Internships are a key piece of the college experience. Practice makes perfect, right? The challenge for me was finding one that delivered practical lessons in a field like game development. So, this past spring I landed at MassDiGI’s Summer Innovation Program, which was created to give student developers the skills needed in the real world.
I was one of the 157 students from around the country who applied to the program, and I was accepted along with 21 other students from 10 different colleges and universities including WPI, UMass Lowell, Tufts, Smith, RISD, Northeastern, Mt. Holyoke, MIT, Hampshire, and Becker. The program provided free housing at Becker as well as a stipend. Just before Memorial Day, all 22 of us arrived at MassDiGI’s studio in Worcester, ready to work on some video games.
Down to business
Work, in this case, meant breaking up into skill-balanced teams of programmers and artists with the challenge of producing four publishable titles in just 11 weeks. This was a tall order considering that none of us had created a full and complete game before – let alone worked together. To top it all off, I was the only composer and sound designer in the entire program, so I was responsible for looking over the music, sound effects, and dialogue for all four games. Again, the goal was to finish them in 11 weeks. It sounded like one of those crazy workout programs promising to give you a chiseled six-pack by the end of the summer. To be honest, I was quite nervous about it.
But, I didn’t need to be.
Two weeks ago, at MassDiGI’s annual program-ending Open House, we reached our objective and revealed to the public our four fun games: Cat Tsunami, Limbs, Many Mini Things and Midnight Terrors– all of which will ship later this fall and be available to download and play on a device near you.
Over the entire development process, we, the students, were responsible for hitting our development goals – a greater level of autonomy than most internships offer. We weren’t making lattes for directors or performing file organization tasks for a producer. We became the producers, artists, and programmers. We became the teams responsible for the work.
In fact, all of the ideas for the games were conceived and created by us.
We spent the first week on team-building and creating concepts for different game ideas based on genres given to us. We then voted on the ideas we wanted to work on the most, and our games were born.
Once the concepts were set, we used Kanban, a system that uses a board to lay out what tasks will be done, when and by whom, to lay our goals for our target dates to create builds for the games. Throughout the phases of development, we received useful guidance and support from a number of game industry mentors as well as professional staff, helping us develop our games from concept to playable prototype to pre-release.
‘One single orchestra’
As the sole student to work on all four teams, I had a unique perspective. They were four separate ensembles, but I saw them as one single orchestra. Each section needed its respective parts to function properly.

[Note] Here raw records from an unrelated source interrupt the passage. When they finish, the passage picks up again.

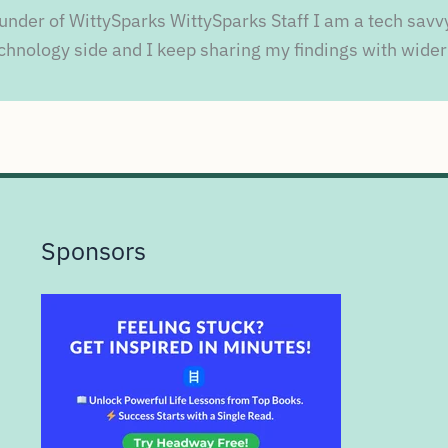
under of WittySparks WittySparks Staff I am a tech savv
chnology side and I keep sharing my findings with wider
Sponsors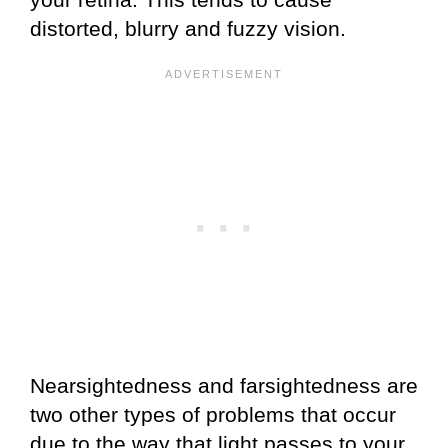
distorted, blurry and fuzzy vision.
Nearsightedness and farsightedness are
two other types of problems that occur
due to the way that light passes to your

Team members helped each other when needed and every team was focused on their respective game.
I did my best in providing music and sound to compliment the mechanics and art of these games. I wanted to bring these characters in the games to life and make every person and place a living entity that the player can hear as well as see. Working together, through scope issues, team dynamics, technical problems, and workflow challenges, we created four games that people can sit down with and make their day even better and happier. In the end, we managed together like a functioning musical group and hit all of the right notes.
This summer was the most fun and productive one of my life. We were able to make our concepts come to life, and we were finally able to discover our true potential.
Renzo G. Heredia is a senior at Berklee College of Music in Boston.